Family Demands Ban After Chemical Kills Local Man
CHARLESTON, SC (ANNE EMERSON, WTAT-TV) — A commonly used paint thinner is at the center of an investigation after a young Charleston man died while using it.
His family says there wasn’t a label letting people know about the potential dangers and risk.
“Drew was the youngest of our three boys,” said his mother. “(He was) always looking up to his older brothers and wanting to be part of their team.”
When 31-year-old Drew Wynne moved to Charleston he joined his brother Clayton in a coffee business. It eventually grew into his own start-up company, a cold brew coffee company called RipTide.
According to the coroner’s report, Drew was cleaning the floor of his warehouse last fall with a paint stripping product. The coroner says he was overcome by the fuse and incapacitated.
“I got a call from Drew’s business partner, Jimmy, and he was just panicked,” said brother Clayton. “Just screaming over and over again that ‘he’s gone, he’s gone, he’s gone.'”
The coroner’s report shows the cause of death was acute dichloromethane and methanol toxicity. A result of being exposed to methylene chloride, an ingredient in ‘Goof Off’ and other commonly used paint strippers.
But he’s not the only one. According to the Environment Defense Fund, more than 50 deaths are attributed to the exposure of methylene chloride. Three deaths were reported in 2017 alone.

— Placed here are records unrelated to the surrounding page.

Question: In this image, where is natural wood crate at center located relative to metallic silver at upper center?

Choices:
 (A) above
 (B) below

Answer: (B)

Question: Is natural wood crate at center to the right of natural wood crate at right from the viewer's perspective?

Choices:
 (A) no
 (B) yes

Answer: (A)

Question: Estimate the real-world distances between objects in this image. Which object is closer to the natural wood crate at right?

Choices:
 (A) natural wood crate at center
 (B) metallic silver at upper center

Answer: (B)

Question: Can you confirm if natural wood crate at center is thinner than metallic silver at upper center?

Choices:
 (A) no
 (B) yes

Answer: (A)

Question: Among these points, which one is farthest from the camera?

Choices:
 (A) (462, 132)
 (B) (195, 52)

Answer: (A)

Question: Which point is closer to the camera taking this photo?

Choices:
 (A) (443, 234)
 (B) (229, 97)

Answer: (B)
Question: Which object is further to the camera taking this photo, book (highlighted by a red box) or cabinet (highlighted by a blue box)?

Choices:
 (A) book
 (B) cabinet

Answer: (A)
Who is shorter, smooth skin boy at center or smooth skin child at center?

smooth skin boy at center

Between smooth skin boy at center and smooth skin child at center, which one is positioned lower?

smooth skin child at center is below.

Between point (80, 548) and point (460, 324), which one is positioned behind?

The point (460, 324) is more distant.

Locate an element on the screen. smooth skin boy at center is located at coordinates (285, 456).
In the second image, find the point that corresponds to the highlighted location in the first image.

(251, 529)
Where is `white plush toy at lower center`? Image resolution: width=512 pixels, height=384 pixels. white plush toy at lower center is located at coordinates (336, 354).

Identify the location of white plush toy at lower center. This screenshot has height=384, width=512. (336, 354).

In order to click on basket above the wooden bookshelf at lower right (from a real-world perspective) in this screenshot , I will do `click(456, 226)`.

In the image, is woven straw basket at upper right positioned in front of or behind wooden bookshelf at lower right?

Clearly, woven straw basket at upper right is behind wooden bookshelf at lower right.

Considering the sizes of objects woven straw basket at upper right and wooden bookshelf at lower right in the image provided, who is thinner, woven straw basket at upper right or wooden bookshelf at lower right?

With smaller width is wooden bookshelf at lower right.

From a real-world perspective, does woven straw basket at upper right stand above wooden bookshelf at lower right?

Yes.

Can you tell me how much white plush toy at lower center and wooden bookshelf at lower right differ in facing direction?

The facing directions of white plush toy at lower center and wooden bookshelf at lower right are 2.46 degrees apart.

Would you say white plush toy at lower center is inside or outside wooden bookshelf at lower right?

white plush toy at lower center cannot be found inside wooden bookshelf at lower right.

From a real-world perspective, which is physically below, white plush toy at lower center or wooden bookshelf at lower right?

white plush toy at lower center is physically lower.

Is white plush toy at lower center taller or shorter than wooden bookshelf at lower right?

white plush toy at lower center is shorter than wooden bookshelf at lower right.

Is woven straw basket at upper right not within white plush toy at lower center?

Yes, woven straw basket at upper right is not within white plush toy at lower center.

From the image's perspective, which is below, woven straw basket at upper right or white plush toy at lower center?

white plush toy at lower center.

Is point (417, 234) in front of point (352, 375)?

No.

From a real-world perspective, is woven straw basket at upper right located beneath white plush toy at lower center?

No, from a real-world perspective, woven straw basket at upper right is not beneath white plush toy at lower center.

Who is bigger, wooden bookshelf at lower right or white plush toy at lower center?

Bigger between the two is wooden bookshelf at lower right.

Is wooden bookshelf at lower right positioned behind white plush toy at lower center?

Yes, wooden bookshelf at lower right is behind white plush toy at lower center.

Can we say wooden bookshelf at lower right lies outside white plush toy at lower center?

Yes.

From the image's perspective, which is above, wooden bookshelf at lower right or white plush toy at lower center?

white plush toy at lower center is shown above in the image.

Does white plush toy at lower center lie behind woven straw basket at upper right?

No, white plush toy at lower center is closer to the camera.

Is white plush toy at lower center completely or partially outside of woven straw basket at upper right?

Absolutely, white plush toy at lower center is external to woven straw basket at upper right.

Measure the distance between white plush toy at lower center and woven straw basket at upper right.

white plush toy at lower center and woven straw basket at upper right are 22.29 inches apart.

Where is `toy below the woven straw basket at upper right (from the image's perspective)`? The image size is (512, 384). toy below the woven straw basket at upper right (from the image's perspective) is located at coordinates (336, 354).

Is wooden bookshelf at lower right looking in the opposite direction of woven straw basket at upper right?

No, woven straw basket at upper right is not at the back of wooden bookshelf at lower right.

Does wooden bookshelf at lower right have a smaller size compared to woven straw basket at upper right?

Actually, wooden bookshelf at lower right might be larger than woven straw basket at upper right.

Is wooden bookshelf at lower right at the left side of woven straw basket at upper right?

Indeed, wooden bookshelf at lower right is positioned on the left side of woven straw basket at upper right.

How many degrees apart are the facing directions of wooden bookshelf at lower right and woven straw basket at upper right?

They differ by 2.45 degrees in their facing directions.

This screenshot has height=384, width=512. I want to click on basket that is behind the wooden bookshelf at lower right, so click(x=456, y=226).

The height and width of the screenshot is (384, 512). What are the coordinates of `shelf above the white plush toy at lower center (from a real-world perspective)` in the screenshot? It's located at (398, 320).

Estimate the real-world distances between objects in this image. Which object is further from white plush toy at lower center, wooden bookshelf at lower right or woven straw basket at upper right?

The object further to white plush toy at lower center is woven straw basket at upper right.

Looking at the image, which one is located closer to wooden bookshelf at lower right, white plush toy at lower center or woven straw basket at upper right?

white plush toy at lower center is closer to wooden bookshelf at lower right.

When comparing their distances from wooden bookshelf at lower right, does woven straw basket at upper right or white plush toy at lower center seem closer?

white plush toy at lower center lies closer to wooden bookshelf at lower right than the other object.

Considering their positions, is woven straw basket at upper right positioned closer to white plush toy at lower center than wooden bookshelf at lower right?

“We’ve known for decades that this chemical used in paint thinners can kill,” said Dr. Sarah Vogel with the Environment Defense Fund. “We’ve been working to ban it – completely – from the market.”
Vogel says when the chemical metabolizes in the body, it turns into carbon monoxide – a toxic effect that can become lethal in just a few minutes.
She says attempts to ban the chemical are stalled at the moment with the EPA and she want’s the head of the agency to move forward.
“There were three deaths in 2017 while they were sitting on this proposed ban,” said Vogel. “If somebody else dies from this product while Scott Pruitt is sitting on this rule, it’s completely unacceptable.”
Drew’s mother agrees. Her team is now fighting for other families without Drew.
“We are very close and as I have said to friends, we’re just not whole,” said mom.
She says Drew was educated in construction management. The day that he was stripping the floor he had a respirator in and was wearing gloves.
We reached out to the company that makes Goof Off. We have not heard back. We also reached out to the EPA. The department says that it is now considering moving forward with the ban.
State leaders are also now taking action to make sure that a tragedy like this will not happen again.